Dans le cas des douleurs chroniques, les expériences VR thérapeutiques peuvent être conçues comme un pur divertissement. En 2017, à Londres, L’hôpital Royal Trinity Hospice s’est associé au réalisateur Leon Ancliffe pour créer des programmes recréant les rêves irréalisés de personnes en fin de vie. Touché par une mère paralysée qui lui avait confié sa tristesse de n’avoir jamais nagé avec les dauphins, le professionnel de l’image a tourné un film en 3D et 360° auprès des cétacés. La patiente a été si ravie que d’autres films ont été tournés. Dans la gestion de la douleur, la clé est la distraction. Grâce à l’équipement VR, le patient est plongé dans un univers qui occulte l’hôpital, les médecins et le monde extérieur.

Les expériences de réalité virtuelle ludique et thérapeutique ne sont pas si différentes : dans les deux cas, l’important est de captiver l’utilisateur. « Ce qui compte à chaque traitement, c’est que le patient mette vraiment en immersion dans la situation, rappelle la psychiatre Fanny Lévy. En portant son attention sur autre chose, le patient est absorbé ailleurs et ressent moins de douleur. » Les développeurs de VR pour patients ont donc tout intérêt à créer des expériences toujours plus captivantes. À condition de choisir l’environnement qui convient, bien sûr : l’année dernière, des chercheurs de l’université de Plymouth ont montré qu’une balade virtuelle en bord de mer soulageait la douleur et l’anxiété d’une visite chez le dentiste mais qu’une balade virtuelle en ville n’y changeait rien.

La réalité virtuelle thérapeutique semble promise à un bel avenir.
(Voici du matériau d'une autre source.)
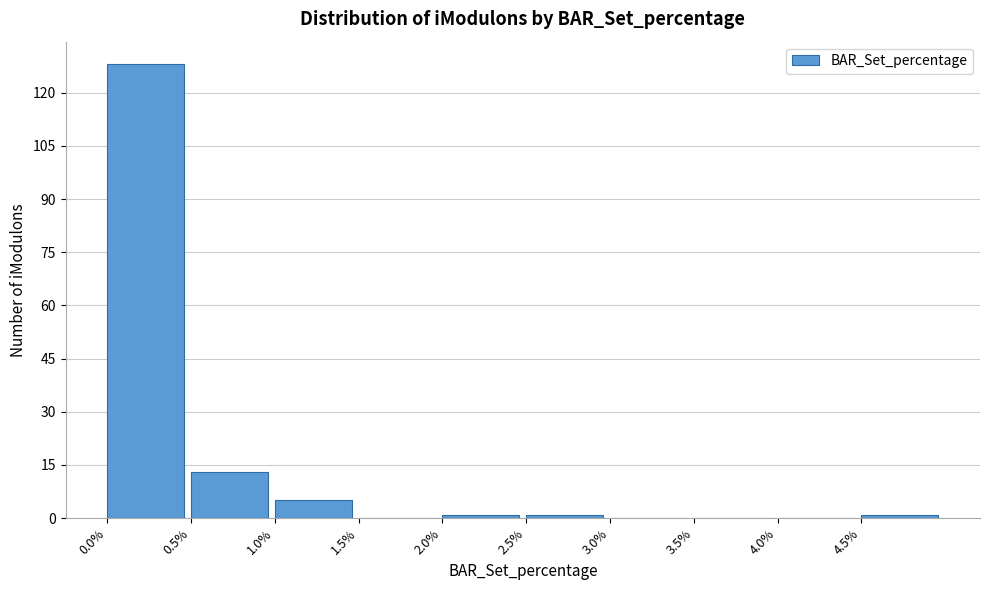

Reading left to right, list every bar in this chart as the range it spans on the x-axis followed by its height. The values are not printed on the chart, so give them approximately, as read against the axis.

0.0 to 0.5: 128
0.5 to 1.0: 14
1.0 to 1.5: 6
1.5 to 2.0: 0
2.0 to 2.5: under 2
2.5 to 3.0: under 2
3.0 to 3.5: 0
3.5 to 4.0: 0
4.0 to 4.5: 0
4.5 to 5.0: under 2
Elle captive les acteurs privés, son efficacité est prouvée, les chercheurs et les organismes de santé publique s’intéressent de plus en plus à elle… Pour le cabinet Global Industry Analysts, le marché des applications médicales de la réalité virtuelle atteindra presque quatre milliards de dollars en 2020. Ce succès pourrait-il donner naissance à une industrie de la VR thérapeutique, avec son Ubisoft ou son Nintendo ? Les plus grands médecins et les meilleurs développeurs travailleront-ils de concert pour concevoir des simulations à l’efficacité redoutable ? Ce n’est pas sûr : pour le moment, les risques et effets à long terme de ces thérapies restent mystérieux.